Archaeologists in southeastern Türkiye have uncovered a large Byzantine-era cemetery containing 112 graves and the skeletal remains of 162 individuals, most of them children, in the district of Kulp in Diyarbakir.
The site lies in Inkaya, a rural neighborhood where surveys first detected a bronze cross, prompting excavation by the Diyarbakir Museum Directorate in 2021. Initial research revealed the remains of a church, but in 2023, archaeologists shifted their focus about 500 meters away to a location believed to have been a Roman quarry.

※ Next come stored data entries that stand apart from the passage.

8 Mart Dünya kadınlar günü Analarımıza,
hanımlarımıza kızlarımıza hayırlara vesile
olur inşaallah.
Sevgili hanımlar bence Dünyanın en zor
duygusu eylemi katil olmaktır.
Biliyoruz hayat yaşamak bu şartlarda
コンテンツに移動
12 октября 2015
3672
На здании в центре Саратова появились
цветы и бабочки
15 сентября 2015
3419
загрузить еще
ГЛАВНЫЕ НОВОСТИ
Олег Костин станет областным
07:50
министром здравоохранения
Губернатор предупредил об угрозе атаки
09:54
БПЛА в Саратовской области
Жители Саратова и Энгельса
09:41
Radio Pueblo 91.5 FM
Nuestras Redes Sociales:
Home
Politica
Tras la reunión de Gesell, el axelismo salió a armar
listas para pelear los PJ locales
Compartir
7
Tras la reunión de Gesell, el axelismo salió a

According to experts, the quarry was used during the third and fourth centuries A.D. for stone extraction. In later centuries, under the Byzantine Empire, the site was transformed into a burial ground. Its terraced structure, formed during quarrying, left behind elevated flat platforms that were later covered with up to four meters of fill soil. Excavations gradually cleared this fill, exposing the quarry’s stone base and revealing numerous burials.
Archaeologists found that most of the graves were stone sarcophagi, while a smaller number were independent burials not enclosed in stone. Out of the 112 graves, remains belonging to 162 individuals were identified, including 160 children and infants alongside only two adults. The children ranged from newborns to nine years old.
This unusually high concentration of child burials sheds light on the fragility of life during late antiquity. The graves also contained what archaeologists described as “gifts for the dead,” a practice where small items were placed with the deceased as part of funerary traditions.
Mujdat Gizligol, acting director of the Diyarbakir Museum, explained that the excavation was carried out with approval from the Ministry of Culture and Tourism’s Directorate General of Cultural Heritage and Museums, as part of broader rescue excavations in the Silvan Dam basin.
He noted that the quarry-turned-cemetery provided valuable insights into local history. “So far, we have uncovered 112 graves, most of which were stone sarcophagi. Inside them we found skeletal remains belonging to 162 individuals, nearly all children and infants,” he said. He added that artifacts discovered alongside the burials provided further cultural context.
The bones are now undergoing detailed laboratory analysis by a technical team. Researchers aim to determine the children’s ages at death and whether disease, malnutrition, or other factors contributed to their mortality.
With fieldwork concluded in 2023, only cleaning and preservation work remain at the site. Findings will be published once scientific studies on the skeletal remains are complete.